◆ **Information provided**:
*** Begin section ***

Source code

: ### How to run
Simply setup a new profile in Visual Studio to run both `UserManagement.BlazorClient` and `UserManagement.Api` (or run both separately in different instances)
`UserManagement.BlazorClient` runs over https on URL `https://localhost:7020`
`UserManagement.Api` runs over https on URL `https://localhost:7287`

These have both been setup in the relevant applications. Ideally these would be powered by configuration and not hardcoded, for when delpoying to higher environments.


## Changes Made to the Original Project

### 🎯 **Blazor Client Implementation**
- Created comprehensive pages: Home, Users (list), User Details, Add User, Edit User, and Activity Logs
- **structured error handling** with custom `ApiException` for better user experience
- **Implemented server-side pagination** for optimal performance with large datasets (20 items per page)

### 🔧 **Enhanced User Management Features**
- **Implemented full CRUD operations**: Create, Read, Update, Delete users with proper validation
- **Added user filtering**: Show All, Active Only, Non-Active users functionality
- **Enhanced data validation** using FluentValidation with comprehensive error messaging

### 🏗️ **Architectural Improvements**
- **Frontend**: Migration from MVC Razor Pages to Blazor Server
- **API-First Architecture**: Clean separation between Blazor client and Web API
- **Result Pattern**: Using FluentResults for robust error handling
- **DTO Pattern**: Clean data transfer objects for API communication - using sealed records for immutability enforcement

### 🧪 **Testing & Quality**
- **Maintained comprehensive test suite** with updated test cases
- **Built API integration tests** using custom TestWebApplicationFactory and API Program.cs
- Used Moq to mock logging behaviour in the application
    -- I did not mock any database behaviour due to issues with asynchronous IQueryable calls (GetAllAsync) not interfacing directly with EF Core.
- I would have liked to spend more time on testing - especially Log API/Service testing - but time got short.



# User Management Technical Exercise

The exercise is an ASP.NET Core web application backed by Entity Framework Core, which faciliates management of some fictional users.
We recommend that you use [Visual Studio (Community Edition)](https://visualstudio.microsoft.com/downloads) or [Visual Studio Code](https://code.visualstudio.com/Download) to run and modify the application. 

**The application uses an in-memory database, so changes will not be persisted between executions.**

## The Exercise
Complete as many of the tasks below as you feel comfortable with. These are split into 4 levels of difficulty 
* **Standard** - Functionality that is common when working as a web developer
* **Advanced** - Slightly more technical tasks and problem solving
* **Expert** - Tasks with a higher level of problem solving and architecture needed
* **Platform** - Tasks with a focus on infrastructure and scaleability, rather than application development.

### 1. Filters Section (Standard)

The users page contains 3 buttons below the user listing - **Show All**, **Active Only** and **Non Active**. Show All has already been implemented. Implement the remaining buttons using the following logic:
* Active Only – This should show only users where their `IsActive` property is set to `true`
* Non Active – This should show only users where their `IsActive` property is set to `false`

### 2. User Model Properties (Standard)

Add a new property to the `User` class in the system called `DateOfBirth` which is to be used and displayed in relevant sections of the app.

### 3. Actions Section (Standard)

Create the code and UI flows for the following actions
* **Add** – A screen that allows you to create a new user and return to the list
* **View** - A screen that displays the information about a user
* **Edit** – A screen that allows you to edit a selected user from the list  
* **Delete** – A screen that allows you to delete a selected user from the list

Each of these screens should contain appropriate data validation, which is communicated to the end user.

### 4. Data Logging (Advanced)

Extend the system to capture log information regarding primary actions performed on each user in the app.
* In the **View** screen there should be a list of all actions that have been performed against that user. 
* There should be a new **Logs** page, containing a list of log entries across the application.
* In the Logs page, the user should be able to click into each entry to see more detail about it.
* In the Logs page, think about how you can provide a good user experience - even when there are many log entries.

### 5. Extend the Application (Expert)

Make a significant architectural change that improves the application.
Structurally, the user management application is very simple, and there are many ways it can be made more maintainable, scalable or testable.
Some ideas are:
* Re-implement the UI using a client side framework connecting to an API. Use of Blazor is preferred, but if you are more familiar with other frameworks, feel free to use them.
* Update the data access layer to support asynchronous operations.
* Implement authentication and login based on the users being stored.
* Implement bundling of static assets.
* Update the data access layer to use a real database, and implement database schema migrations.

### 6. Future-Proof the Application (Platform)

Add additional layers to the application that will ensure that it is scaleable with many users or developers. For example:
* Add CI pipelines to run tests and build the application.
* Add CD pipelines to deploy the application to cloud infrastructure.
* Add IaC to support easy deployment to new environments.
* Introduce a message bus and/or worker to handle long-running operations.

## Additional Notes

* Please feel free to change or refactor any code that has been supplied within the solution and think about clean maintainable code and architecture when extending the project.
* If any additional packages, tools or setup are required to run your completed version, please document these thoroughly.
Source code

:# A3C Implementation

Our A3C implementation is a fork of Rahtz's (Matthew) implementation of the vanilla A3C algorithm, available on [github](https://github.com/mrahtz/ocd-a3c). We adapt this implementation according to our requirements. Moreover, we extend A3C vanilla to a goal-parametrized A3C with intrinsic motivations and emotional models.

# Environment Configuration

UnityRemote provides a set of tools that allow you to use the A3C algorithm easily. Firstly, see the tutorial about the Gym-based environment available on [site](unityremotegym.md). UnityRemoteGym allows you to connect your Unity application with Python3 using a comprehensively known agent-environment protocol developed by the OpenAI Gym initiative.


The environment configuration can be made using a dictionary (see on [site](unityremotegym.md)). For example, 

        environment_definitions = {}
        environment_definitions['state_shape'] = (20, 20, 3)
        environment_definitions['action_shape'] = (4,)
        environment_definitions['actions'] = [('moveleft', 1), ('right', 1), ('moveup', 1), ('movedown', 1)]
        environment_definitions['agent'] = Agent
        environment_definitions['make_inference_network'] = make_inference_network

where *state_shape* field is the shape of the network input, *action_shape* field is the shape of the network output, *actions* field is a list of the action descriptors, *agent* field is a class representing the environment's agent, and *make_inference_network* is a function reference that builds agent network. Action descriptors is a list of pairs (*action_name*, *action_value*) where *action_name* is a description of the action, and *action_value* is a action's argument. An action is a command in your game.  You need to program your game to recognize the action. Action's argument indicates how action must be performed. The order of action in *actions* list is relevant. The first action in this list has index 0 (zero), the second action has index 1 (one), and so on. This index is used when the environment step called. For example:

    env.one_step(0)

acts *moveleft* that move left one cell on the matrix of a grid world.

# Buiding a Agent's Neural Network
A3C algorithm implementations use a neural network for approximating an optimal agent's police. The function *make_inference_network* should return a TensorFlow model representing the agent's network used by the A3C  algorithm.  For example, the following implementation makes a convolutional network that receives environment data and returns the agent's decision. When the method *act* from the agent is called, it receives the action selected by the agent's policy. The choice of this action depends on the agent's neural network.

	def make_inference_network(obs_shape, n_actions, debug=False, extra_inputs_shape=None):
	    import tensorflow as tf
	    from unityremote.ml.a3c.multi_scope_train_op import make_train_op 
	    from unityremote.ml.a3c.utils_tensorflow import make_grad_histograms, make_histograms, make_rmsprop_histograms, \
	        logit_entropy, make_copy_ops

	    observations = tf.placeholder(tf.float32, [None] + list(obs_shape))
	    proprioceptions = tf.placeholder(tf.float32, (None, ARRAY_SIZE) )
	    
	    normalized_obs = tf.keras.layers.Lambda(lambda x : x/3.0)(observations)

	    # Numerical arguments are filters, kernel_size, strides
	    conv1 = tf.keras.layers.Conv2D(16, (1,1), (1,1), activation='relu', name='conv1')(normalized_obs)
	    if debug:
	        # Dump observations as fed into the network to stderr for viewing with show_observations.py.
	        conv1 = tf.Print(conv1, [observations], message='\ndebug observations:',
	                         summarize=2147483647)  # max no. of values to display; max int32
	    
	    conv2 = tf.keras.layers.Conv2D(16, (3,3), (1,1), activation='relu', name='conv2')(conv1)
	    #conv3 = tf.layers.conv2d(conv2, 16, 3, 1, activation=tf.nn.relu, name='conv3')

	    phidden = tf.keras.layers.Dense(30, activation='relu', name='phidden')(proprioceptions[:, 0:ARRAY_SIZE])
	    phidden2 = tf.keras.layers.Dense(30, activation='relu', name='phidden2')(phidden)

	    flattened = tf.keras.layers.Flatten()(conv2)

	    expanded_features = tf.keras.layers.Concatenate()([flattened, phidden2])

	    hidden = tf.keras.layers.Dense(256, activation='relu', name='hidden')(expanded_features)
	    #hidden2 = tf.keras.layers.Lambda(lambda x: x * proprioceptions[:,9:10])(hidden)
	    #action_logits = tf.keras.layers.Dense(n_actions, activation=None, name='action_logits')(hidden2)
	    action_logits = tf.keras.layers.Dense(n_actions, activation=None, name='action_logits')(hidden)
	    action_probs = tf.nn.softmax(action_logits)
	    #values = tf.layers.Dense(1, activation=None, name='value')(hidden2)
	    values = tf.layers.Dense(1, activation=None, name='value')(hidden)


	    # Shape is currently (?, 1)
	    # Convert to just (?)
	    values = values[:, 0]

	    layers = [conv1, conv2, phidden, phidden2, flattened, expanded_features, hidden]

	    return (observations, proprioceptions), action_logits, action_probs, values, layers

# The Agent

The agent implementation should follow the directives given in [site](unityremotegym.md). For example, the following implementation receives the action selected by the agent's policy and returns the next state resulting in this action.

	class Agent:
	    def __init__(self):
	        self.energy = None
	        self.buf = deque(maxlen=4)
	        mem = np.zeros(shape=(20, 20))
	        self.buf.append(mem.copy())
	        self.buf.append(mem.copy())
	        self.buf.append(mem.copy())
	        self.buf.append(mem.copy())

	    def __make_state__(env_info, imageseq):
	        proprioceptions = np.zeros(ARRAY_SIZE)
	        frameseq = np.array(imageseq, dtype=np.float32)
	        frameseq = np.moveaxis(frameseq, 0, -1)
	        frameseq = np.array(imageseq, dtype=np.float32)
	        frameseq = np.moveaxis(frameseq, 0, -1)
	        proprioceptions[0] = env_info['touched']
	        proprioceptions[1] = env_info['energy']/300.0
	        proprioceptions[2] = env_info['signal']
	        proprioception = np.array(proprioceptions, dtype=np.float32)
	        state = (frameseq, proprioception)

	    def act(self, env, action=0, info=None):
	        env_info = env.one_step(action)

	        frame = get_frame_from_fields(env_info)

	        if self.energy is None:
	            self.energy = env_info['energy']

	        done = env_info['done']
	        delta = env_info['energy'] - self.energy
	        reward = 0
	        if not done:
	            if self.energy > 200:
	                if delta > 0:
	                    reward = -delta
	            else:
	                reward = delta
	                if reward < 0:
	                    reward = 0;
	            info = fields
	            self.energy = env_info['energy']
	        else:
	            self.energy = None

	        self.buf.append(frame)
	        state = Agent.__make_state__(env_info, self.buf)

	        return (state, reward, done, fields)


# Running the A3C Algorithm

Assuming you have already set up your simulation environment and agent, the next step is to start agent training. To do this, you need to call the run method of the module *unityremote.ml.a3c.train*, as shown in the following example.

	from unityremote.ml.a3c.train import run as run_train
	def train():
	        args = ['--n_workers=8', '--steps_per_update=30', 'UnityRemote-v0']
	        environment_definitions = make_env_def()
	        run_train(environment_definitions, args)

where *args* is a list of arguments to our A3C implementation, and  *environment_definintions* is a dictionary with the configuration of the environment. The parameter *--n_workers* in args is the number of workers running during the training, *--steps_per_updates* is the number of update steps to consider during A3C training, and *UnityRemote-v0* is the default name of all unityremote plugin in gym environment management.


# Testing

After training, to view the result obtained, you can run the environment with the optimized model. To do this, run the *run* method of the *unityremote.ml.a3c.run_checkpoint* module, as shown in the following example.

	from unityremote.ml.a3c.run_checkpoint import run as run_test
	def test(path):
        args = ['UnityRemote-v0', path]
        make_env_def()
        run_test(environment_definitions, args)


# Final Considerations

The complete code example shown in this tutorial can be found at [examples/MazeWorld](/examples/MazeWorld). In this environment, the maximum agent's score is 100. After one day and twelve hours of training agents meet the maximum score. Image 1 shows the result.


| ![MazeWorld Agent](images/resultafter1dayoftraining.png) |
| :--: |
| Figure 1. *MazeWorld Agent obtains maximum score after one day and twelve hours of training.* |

*** End section ***

◆ **Instructions for the task**: In the data above, print everything from the line containing "### 🧪 **Testing & Quality**" down to the line containing "- Used Moq to", both of those lines included, with no changes.

◆ **Response area**:
### 🧪 **Testing & Quality**
- **Maintained comprehensive test suite** with updated test cases
- **Built API integration tests** using custom TestWebApplicationFactory and API Program.cs
- Used Moq to mock logging behaviour in the application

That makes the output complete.